[Stored data entries]
%%
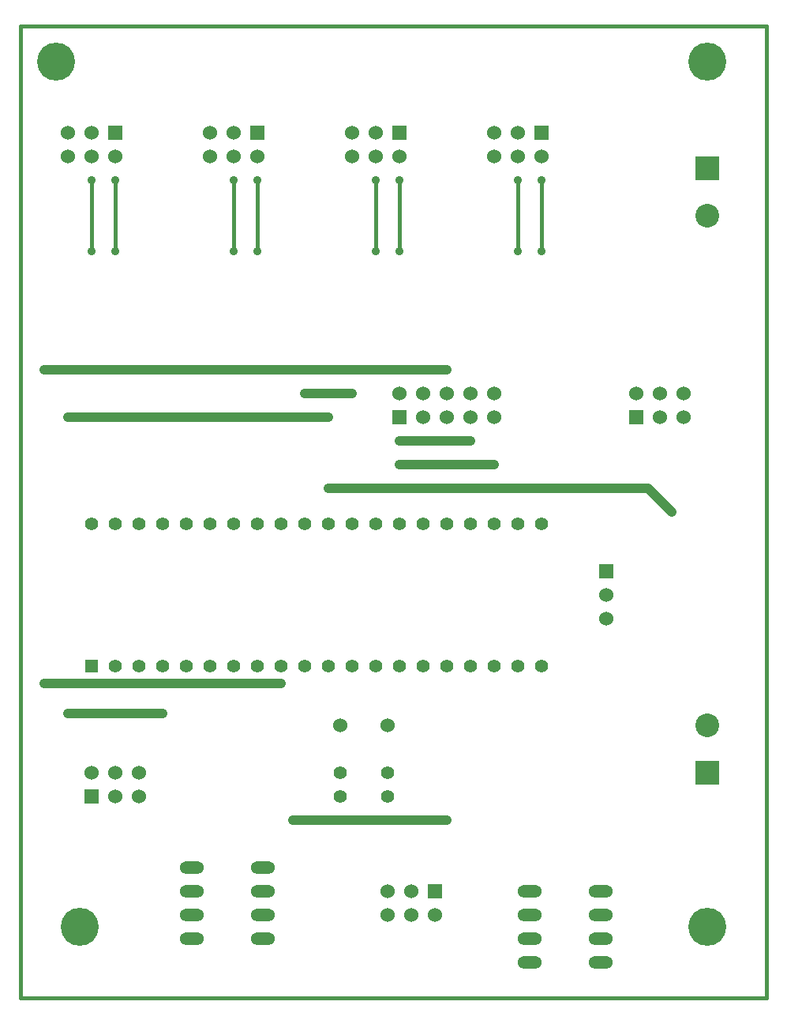
<source format=gtl>
G04 (created by PCBNEW-RS274X (2010-06-08 BZR 2367)-stable) date Sat 18 Dec 2010 10:45:12 PM CET*
G01*
G70*
G90*
%MOIN*%
G04 Gerber Fmt 3.4, Leading zero omitted, Abs format*
%FSLAX34Y34*%
G04 APERTURE LIST*
%ADD10C,0.001000*%
%ADD11C,0.015000*%
%ADD12C,0.055000*%
%ADD13R,0.060000X0.060000*%
%ADD14C,0.060000*%
%ADD15R,0.100000X0.100000*%
%ADD16C,0.100000*%
%ADD17O,0.104000X0.052000*%
%ADD18R,0.055000X0.055000*%
%ADD19C,0.160000*%
%ADD20C,0.035000*%
%ADD21C,0.039400*%
%ADD22C,0.015700*%
G04 APERTURE END LIST*
G54D10*
G54D11*
X37000Y-05500D02*
X37000Y-46500D01*
X05500Y-46500D02*
X05500Y-05500D01*
X37000Y-46500D02*
X05500Y-46500D01*
X05500Y-05500D02*
X37000Y-05500D01*
G54D12*
X21000Y-37000D03*
X21000Y-38000D03*
X19000Y-37000D03*
X19000Y-38000D03*
G54D13*
X30250Y-28500D03*
G54D14*
X30250Y-29500D03*
X30250Y-30500D03*
G54D13*
X23000Y-42000D03*
G54D14*
X23000Y-43000D03*
X22000Y-42000D03*
X22000Y-43000D03*
X21000Y-42000D03*
X21000Y-43000D03*
G54D13*
X31500Y-22000D03*
G54D14*
X31500Y-21000D03*
X32500Y-22000D03*
X32500Y-21000D03*
X33500Y-22000D03*
X33500Y-21000D03*
G54D13*
X08500Y-38000D03*
G54D14*
X08500Y-37000D03*
X09500Y-38000D03*
X09500Y-37000D03*
X10500Y-38000D03*
X10500Y-37000D03*
G54D13*
X27500Y-10000D03*
G54D14*
X27500Y-11000D03*
X26500Y-10000D03*
X26500Y-11000D03*
X25500Y-10000D03*
X25500Y-11000D03*
G54D13*
X21500Y-10000D03*
G54D14*
X21500Y-11000D03*
X20500Y-10000D03*
X20500Y-11000D03*
X19500Y-10000D03*
X19500Y-11000D03*
G54D13*
X15500Y-10000D03*
G54D14*
X15500Y-11000D03*
X14500Y-10000D03*
X14500Y-11000D03*
X13500Y-10000D03*
X13500Y-11000D03*
G54D13*
X09500Y-10000D03*
G54D14*
X09500Y-11000D03*
X08500Y-10000D03*
X08500Y-11000D03*
X07500Y-10000D03*
X07500Y-11000D03*
G54D15*
X34500Y-37000D03*
G54D16*
X34500Y-35000D03*
G54D15*
X34500Y-11500D03*
G54D16*
X34500Y-13500D03*
G54D14*
X19000Y-35000D03*
X21000Y-35000D03*
G54D17*
X30000Y-45000D03*
X30000Y-44000D03*
X30000Y-43000D03*
X30000Y-42000D03*
X27000Y-42000D03*
X27000Y-43000D03*
X27000Y-44000D03*
X27000Y-45000D03*
X15750Y-44000D03*
X15750Y-43000D03*
X15750Y-42000D03*
X15750Y-41000D03*
X12750Y-41000D03*
X12750Y-42000D03*
X12750Y-43000D03*
X12750Y-44000D03*
G54D18*
X08500Y-32500D03*
G54D12*
X09500Y-32500D03*
X10500Y-32500D03*
X11500Y-32500D03*
X12500Y-32500D03*
X13500Y-32500D03*
X14500Y-32500D03*
X15500Y-32500D03*
X16500Y-32500D03*
X17500Y-32500D03*
X18500Y-32500D03*
X19500Y-32500D03*
X20500Y-32500D03*
X21500Y-32500D03*
X22500Y-32500D03*
X23500Y-32500D03*
X24500Y-32500D03*
X25500Y-32500D03*
X26500Y-32500D03*
X27500Y-32500D03*
X27500Y-26500D03*
X26500Y-26500D03*
X25500Y-26500D03*
X24500Y-26500D03*
X23500Y-26500D03*
X22500Y-26500D03*
X21500Y-26500D03*
X20500Y-26500D03*
X19500Y-26500D03*
X18500Y-26500D03*
X17500Y-26500D03*
X16500Y-26500D03*
X15500Y-26500D03*
X14500Y-26500D03*
X13500Y-26500D03*
X12500Y-26500D03*
X11500Y-26500D03*
X10500Y-26500D03*
X09500Y-26500D03*
X08500Y-26500D03*
G54D13*
X21500Y-22000D03*
G54D14*
X21500Y-21000D03*
X22500Y-22000D03*
X22500Y-21000D03*
X23500Y-22000D03*
X23500Y-21000D03*
X24500Y-22000D03*
X24500Y-21000D03*
X25500Y-22000D03*
X25500Y-21000D03*
G54D19*
X07000Y-07000D03*
X34500Y-07000D03*
X34500Y-43500D03*
X08000Y-43500D03*
G54D20*
X17500Y-21000D03*
X19500Y-21000D03*
X21500Y-15000D03*
X21500Y-12000D03*
X20500Y-15000D03*
X20500Y-12000D03*
X17000Y-39000D03*
X23500Y-39000D03*
X06500Y-33250D03*
X06500Y-20000D03*
X23500Y-20000D03*
X16500Y-33250D03*
X09500Y-12000D03*
X09500Y-15000D03*
X15500Y-15000D03*
X15500Y-12000D03*
X21500Y-24000D03*
X25500Y-24000D03*
X27500Y-15000D03*
X27500Y-12000D03*
X26500Y-12000D03*
X26500Y-15000D03*
X08500Y-15000D03*
X08500Y-12000D03*
X14500Y-15000D03*
X14500Y-12000D03*
X21500Y-23000D03*
X24500Y-23000D03*
X07500Y-34500D03*
X11500Y-34500D03*
X18500Y-25000D03*
X33000Y-26000D03*
X18500Y-22000D03*
X07500Y-22000D03*
G54D21*
X19500Y-21000D02*
X17500Y-21000D01*
G54D22*
X21500Y-12000D02*
X21500Y-15000D01*
X20500Y-12000D02*
X20500Y-15000D01*
G54D21*
X17000Y-39000D02*
X23500Y-39000D01*
X16250Y-33250D02*
X06500Y-33250D01*
X23500Y-20000D02*
X06500Y-20000D01*
X16500Y-33250D02*
X16250Y-33250D01*
G54D22*
X09500Y-15000D02*
X09500Y-12000D01*
X15500Y-12000D02*
X15500Y-15000D01*
G54D21*
X21500Y-24000D02*
X25500Y-24000D01*
G54D22*
X27500Y-12000D02*
X27500Y-15000D01*
X26500Y-12000D02*
X26500Y-15000D01*
X08500Y-12000D02*
X08500Y-15000D01*
X14500Y-12000D02*
X14500Y-15000D01*
G54D21*
X21500Y-23000D02*
X24500Y-23000D01*
X07500Y-34500D02*
X11500Y-34500D01*
X18500Y-25000D02*
X32000Y-25000D01*
X32000Y-25000D02*
X33000Y-26000D01*
X18500Y-22000D02*
X07500Y-22000D01*
M02*

</source>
%%
_What to produce_.
Among the entries above, locate the lines containing "X08500Y-26500D03*" and "X23500Y-20000D03*", and transcribe exactly those two lines and all lines between.

_Result of the exercise_.
X08500Y-26500D03*
G54D13*
X21500Y-22000D03*
G54D14*
X21500Y-21000D03*
X22500Y-22000D03*
X22500Y-21000D03*
X23500Y-22000D03*
X23500Y-21000D03*
X24500Y-22000D03*
X24500Y-21000D03*
X25500Y-22000D03*
X25500Y-21000D03*
G54D19*
X07000Y-07000D03*
X34500Y-07000D03*
X34500Y-43500D03*
X08000Y-43500D03*
G54D20*
X17500Y-21000D03*
X19500Y-21000D03*
X21500Y-15000D03*
X21500Y-12000D03*
X20500Y-15000D03*
X20500Y-12000D03*
X17000Y-39000D03*
X23500Y-39000D03*
X06500Y-33250D03*
X06500Y-20000D03*
X23500Y-20000D03*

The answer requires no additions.